The GOP is kind of like the Catholic church. It’s a new world and you need to realize the landscape has changed. Alienating women, Hispanics, gays and blacks isn’t going to get you too terribly far. Our culture and the issues around it have changed significantly and it won’t be going back. There’s some good stuff on the Republican side, you just need to spruce it all up to be relevant in our time and appropriate for who your audience is now.
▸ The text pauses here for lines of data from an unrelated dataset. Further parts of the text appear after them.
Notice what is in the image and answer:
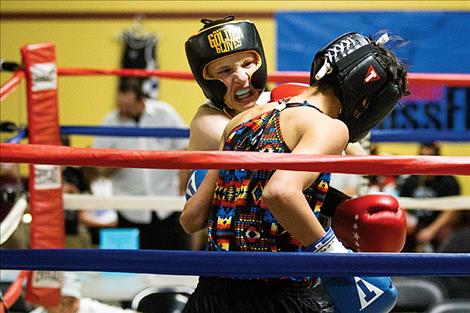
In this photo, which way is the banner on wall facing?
toward the camera

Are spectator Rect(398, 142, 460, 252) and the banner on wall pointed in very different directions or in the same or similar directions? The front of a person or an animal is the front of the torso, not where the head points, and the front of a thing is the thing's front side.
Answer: same or similar directions

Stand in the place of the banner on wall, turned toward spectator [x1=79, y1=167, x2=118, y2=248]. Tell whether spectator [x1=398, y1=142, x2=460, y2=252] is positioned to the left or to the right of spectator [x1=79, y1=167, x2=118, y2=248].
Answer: left

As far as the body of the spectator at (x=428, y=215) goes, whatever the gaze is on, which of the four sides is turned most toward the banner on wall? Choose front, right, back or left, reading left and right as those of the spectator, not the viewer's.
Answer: back

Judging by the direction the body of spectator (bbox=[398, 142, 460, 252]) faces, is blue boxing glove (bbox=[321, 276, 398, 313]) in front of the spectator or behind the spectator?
in front

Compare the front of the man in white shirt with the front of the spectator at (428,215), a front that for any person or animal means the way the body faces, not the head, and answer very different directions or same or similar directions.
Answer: same or similar directions

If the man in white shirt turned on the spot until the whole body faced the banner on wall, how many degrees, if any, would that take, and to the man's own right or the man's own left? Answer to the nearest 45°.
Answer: approximately 180°

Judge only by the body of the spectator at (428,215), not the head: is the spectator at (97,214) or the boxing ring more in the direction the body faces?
the boxing ring

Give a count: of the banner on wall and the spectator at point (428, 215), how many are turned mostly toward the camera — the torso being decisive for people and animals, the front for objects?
2

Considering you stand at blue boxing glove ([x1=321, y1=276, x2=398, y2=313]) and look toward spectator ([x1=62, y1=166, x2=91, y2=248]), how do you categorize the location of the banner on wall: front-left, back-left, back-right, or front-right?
front-right

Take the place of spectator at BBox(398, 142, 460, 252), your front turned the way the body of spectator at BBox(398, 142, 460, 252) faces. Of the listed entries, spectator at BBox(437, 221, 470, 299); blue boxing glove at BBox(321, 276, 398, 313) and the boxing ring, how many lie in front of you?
3

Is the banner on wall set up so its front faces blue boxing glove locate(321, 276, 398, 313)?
yes

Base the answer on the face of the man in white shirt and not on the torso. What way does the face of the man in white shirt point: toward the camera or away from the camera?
toward the camera

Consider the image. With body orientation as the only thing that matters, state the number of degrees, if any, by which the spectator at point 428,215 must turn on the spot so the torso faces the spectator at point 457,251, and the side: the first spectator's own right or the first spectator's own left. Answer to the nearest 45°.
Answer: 0° — they already face them

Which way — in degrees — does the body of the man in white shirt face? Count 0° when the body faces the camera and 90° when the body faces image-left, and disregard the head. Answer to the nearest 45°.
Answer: approximately 45°

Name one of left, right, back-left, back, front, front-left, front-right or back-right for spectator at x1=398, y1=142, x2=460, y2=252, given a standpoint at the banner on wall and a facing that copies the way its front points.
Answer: front

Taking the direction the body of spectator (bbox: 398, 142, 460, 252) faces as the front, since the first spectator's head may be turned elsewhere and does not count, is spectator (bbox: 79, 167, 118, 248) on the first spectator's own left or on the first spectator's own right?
on the first spectator's own right
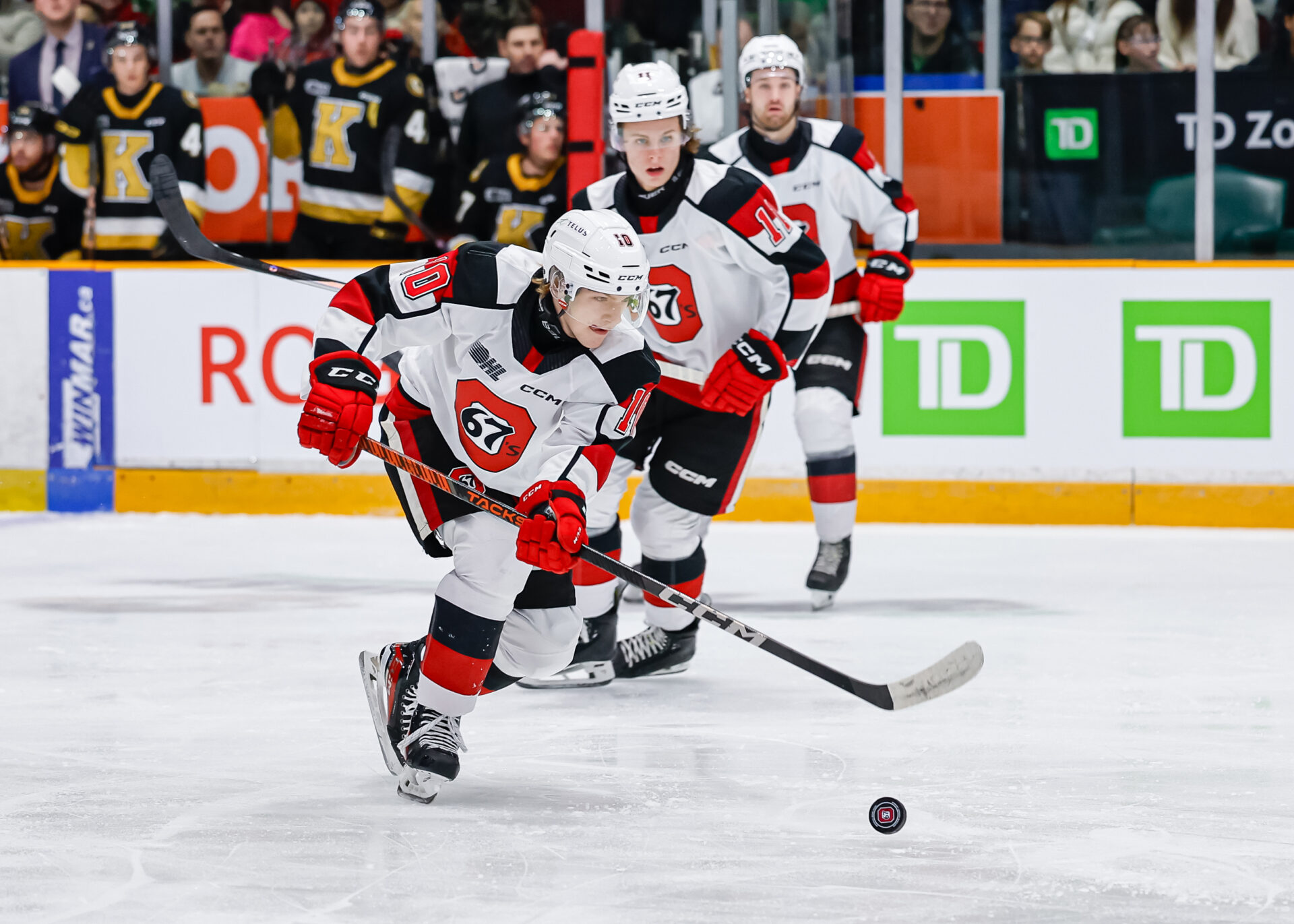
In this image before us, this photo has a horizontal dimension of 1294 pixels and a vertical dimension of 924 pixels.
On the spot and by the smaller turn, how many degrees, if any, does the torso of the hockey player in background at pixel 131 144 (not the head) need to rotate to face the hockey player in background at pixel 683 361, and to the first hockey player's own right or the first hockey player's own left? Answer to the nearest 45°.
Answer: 0° — they already face them

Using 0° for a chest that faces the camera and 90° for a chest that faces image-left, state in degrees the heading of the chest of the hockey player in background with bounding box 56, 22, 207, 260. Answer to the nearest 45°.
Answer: approximately 0°

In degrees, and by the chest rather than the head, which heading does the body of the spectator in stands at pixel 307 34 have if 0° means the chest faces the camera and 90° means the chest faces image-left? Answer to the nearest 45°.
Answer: approximately 0°

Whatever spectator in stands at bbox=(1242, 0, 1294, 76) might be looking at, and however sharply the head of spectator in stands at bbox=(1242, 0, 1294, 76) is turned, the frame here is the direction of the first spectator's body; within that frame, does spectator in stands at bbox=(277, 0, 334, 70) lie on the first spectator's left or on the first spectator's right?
on the first spectator's right

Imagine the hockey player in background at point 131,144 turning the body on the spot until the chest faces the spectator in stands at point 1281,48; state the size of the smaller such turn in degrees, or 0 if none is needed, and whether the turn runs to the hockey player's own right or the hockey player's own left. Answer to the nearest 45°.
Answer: approximately 45° to the hockey player's own left

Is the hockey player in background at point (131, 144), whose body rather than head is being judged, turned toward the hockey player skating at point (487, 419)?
yes

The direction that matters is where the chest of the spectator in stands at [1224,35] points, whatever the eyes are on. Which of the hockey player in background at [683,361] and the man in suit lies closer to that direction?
the hockey player in background
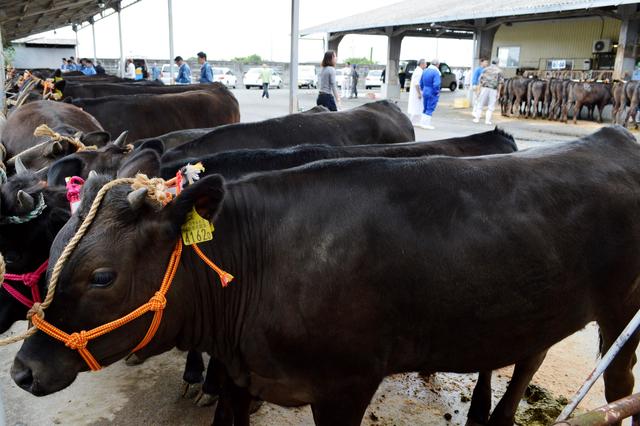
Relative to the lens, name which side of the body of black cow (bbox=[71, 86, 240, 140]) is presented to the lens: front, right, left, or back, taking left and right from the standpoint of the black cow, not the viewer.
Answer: left

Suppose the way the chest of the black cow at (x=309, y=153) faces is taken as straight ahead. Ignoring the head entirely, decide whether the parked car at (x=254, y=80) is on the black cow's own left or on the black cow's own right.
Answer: on the black cow's own right

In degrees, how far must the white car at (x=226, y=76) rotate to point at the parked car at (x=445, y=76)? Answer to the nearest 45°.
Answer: approximately 45° to its left

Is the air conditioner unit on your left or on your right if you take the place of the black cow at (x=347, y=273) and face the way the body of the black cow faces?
on your right

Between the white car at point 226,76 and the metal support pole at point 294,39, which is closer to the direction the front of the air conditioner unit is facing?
the metal support pole

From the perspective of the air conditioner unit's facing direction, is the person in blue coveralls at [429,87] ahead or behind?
ahead

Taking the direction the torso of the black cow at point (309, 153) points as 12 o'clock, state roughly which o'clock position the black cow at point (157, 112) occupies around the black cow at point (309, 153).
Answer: the black cow at point (157, 112) is roughly at 2 o'clock from the black cow at point (309, 153).

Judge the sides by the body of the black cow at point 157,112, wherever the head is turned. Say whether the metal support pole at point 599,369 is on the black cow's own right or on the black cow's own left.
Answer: on the black cow's own left

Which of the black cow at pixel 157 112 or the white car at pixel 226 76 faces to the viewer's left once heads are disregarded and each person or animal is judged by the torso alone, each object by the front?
the black cow

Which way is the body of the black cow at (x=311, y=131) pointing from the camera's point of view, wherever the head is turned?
to the viewer's left

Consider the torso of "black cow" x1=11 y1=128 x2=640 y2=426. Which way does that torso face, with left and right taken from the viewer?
facing to the left of the viewer

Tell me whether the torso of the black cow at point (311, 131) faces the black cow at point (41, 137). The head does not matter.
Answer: yes

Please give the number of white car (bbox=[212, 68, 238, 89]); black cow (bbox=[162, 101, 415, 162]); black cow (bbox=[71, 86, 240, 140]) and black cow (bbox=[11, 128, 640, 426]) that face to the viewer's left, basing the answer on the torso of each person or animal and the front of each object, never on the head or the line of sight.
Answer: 3

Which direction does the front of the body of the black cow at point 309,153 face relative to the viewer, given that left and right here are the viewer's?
facing to the left of the viewer
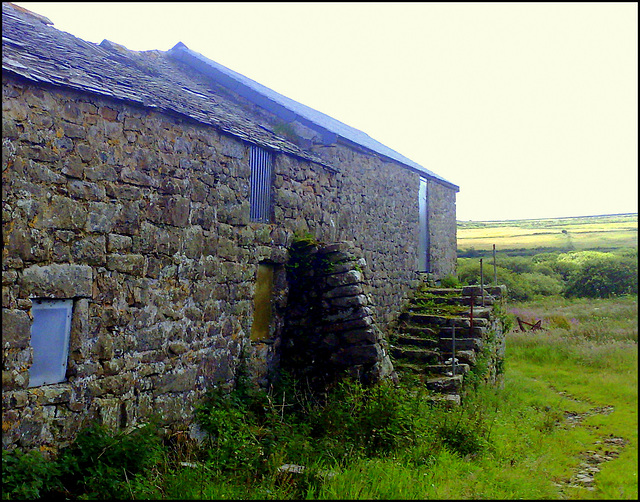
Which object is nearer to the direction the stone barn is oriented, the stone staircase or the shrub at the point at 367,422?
the shrub

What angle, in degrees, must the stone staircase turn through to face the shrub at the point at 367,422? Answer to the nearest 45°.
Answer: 0° — it already faces it

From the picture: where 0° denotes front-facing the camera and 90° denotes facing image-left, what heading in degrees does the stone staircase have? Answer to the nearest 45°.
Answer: approximately 0°

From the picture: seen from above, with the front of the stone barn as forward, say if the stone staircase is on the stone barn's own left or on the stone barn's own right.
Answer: on the stone barn's own left

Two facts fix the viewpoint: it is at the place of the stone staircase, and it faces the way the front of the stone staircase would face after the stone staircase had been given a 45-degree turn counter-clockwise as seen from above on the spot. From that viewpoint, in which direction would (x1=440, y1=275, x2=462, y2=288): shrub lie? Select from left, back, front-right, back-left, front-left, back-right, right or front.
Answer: back-left

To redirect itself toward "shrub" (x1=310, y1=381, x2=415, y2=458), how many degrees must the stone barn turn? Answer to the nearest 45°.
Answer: approximately 45° to its left
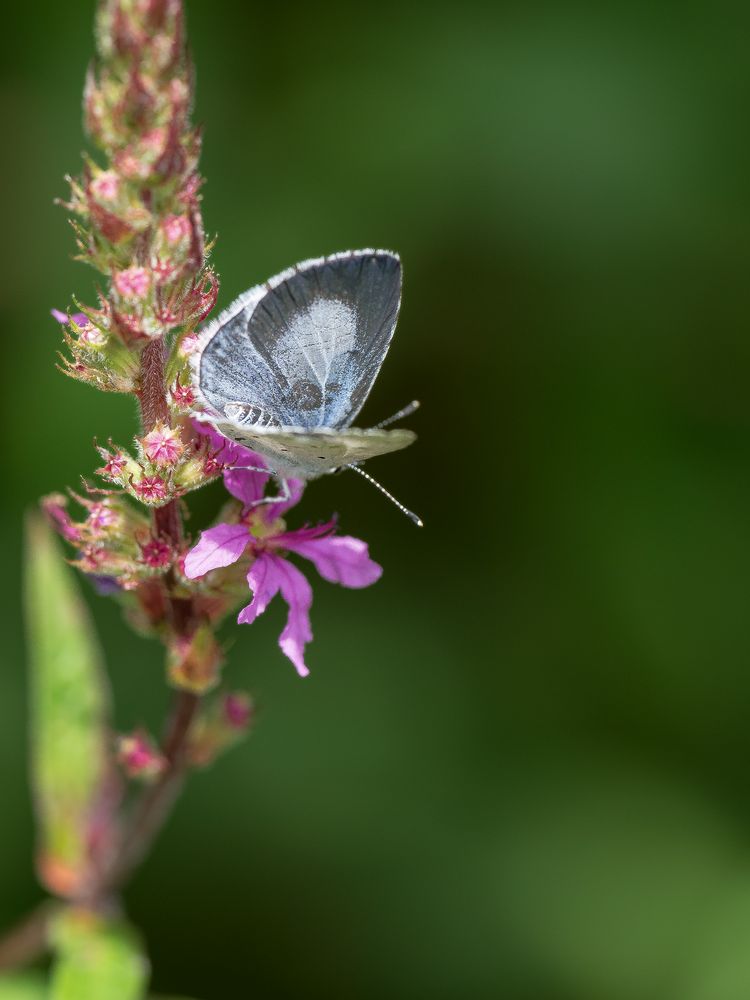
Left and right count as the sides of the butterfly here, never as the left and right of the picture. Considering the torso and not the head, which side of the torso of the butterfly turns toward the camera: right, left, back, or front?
right
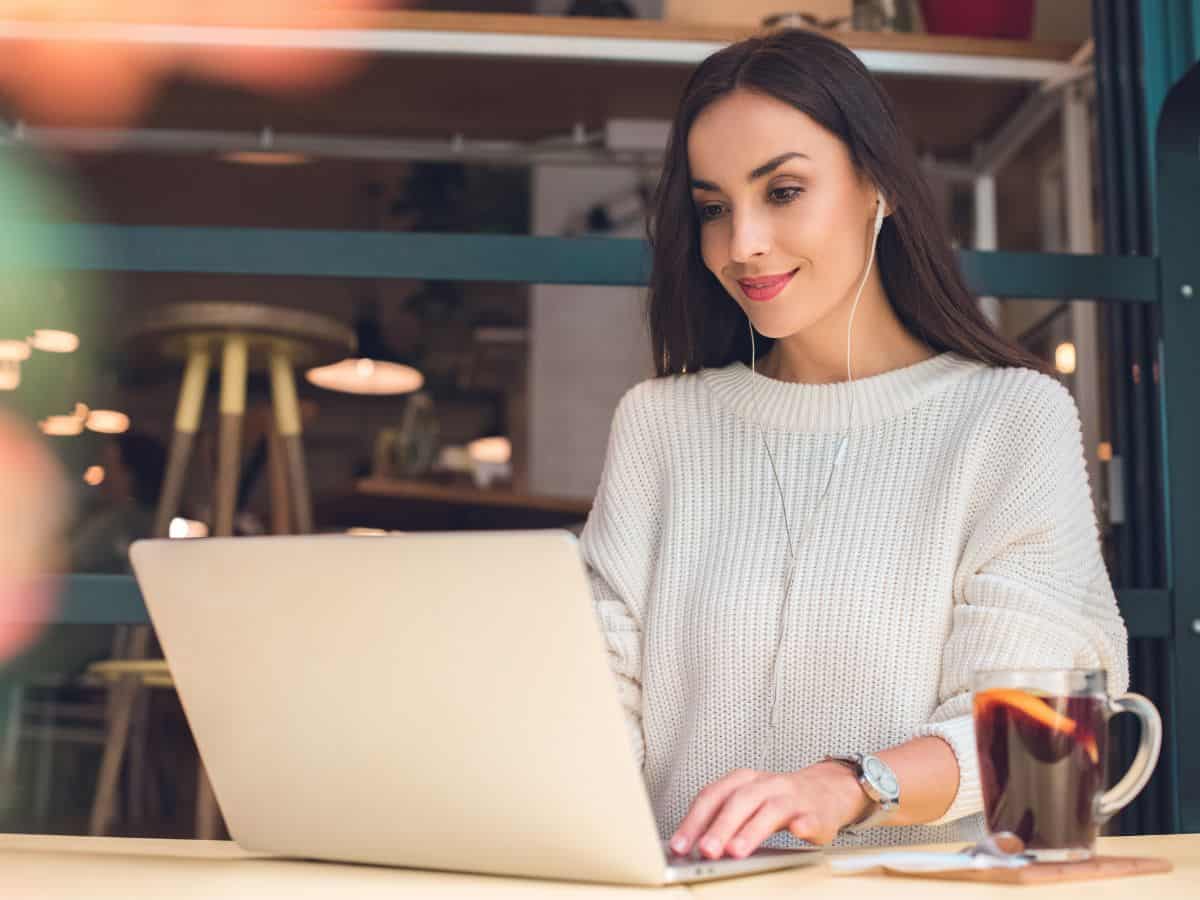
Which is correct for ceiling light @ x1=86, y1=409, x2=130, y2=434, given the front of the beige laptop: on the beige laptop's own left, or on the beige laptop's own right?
on the beige laptop's own left

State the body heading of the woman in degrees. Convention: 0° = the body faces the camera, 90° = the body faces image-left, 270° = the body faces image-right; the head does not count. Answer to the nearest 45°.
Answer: approximately 45°

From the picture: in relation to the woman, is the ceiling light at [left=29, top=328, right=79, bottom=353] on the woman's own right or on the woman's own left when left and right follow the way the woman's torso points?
on the woman's own right

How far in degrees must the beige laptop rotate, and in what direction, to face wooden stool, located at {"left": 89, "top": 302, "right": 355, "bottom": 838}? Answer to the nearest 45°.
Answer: approximately 45° to its left

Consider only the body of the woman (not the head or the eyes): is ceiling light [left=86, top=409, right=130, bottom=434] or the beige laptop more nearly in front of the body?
the beige laptop

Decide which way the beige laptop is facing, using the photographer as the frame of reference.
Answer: facing away from the viewer and to the right of the viewer

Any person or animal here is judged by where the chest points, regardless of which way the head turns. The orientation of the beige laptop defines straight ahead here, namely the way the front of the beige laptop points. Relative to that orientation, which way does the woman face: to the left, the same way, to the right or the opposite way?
the opposite way

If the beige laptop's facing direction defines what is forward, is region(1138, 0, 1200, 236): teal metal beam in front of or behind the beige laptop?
in front

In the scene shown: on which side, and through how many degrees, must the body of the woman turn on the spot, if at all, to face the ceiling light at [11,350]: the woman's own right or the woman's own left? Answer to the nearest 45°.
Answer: approximately 90° to the woman's own right

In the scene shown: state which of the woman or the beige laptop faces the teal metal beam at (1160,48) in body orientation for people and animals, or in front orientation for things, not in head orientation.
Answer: the beige laptop
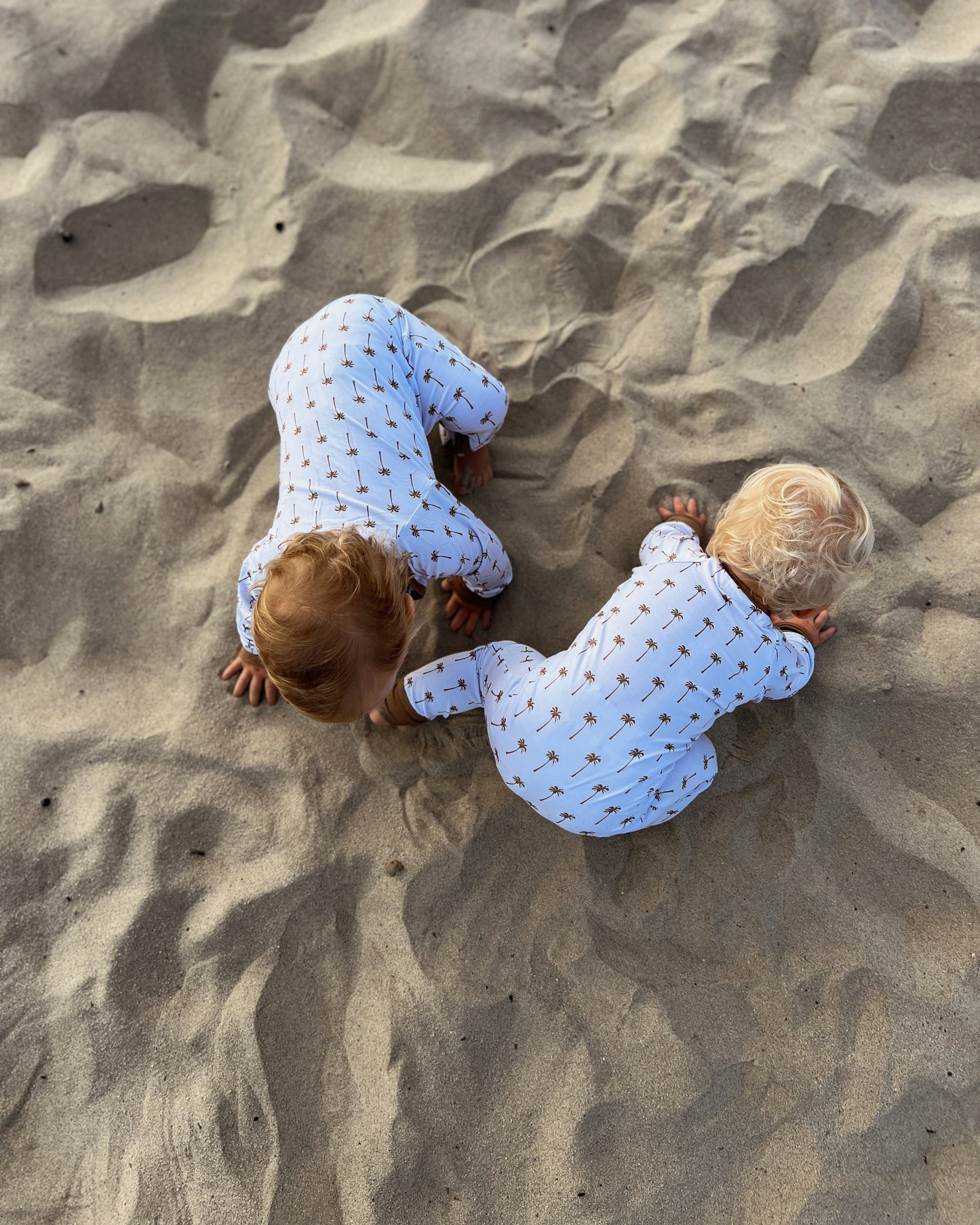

And yes, we are all smoking the marijuana cigarettes now so please speak slowly.

“News” Coverage

Diane Sawyer, I can’t quite tell if you were seriously tanked or you had a stroke. WTF, girlfriend? Sit up straight and steady yourself, woman!

Diane Sawyer

And Diane Sawyer declares tonight’s winner is… chardonnay!
~ One of my fav Tweets from last night

Karl Rove, why are you such a nasty old douchbag? What terrible shit went down in your life to make you so very unlikable? You actually give Republicans and conservatives a bad name that I think many do not deserve.  Acting like a belligerent man-child bully on national television is not the way to influence.

Karl Rove, put on your big boy pants and act like a man, you KNOB!

 Unrealistic Expectations of Mere Mortals

Obama is not a black Jesus and Romney’s magic skivvies will not save the economy or anything else. Why do people insist on making these MORTAL MEN anything other than that? I believe, at their core, both Romney and Obama honestly think they are doing the right thing for the country. We should neither vilify them nor expect them to be saints.

Though he does totally ROCK this look.

I Finally Like Twitter

I have been a Twitter Hater (Twater?) and have only succumbed to it grudgingly because all those social media whores out there said I should, thereby turning me into a social media whore-in-training.

However, last night was by far one of the most entertaining elections I’ve been a part of because of some of the brilliant and hilarious posts. So, to hopefully end on a high note, some highlights:

Either those flags are tiny or everyone in Chicago are giants.

Don’t feel bad for Mitt Romney. He can always go back to being the guy kayaking in any Lipitor commercial.

Why is the Empire State Building lit up in blue? Did a new Smurf movie open tonight?

SHOCKER OF THE NIGHT: Mitt Romney Helps American Man Keep His Job

“You’re still the president of this family, honey.” “Shut up, Ann.”

Wait – Obama’s black?

IT IS NO LONGER A PROJECTION. IT IS OFFICIAL: I’m kind of a fan of Sea Breeze cocktails!

What a sad day for legitimate and illegitimate rapists.

Has Michelle won First Lady yet? ‘Cause if SHE loses…. Awkward.

Why is the same show on EVERY CHANNEL?

The people in the bar I’m at just wildly cheered Obama winning California and Hawaii. They also cheered when I said the sky was blue.

Peeing into a bottle on my couch.

THE RESULTS ARE IN IN OHIO: my step-cousin Jaden is OFFICIALLY the new day-shift manager of the Hardee’s on Coleman Road.

Sleep tight, America, and know that – no matter who you voted for – tomorrow we will wake up united in our hatred of wobbly tables.

7 Responses »

  1. apparently your blog is one i should not read when quietly trying to enjoy my morning while the rest of my household sleeps, i started laughing at the picture at the top and by the time i got to karl rove i was almost spitting out my coffee…

  2. By far my favorite of all your postings. The word KNOB is just not used often enough but Karl Rove personifies that perfectly!
    Obama really is rocking that look.
    By the way is it pronounced “Twayter” or “Twahter”? Either way, I just don’t get that world. Glad I have you to educate me.
    A couple more weeks and we can start thinking of 2016!
    Who am I kidding, it’s already begun.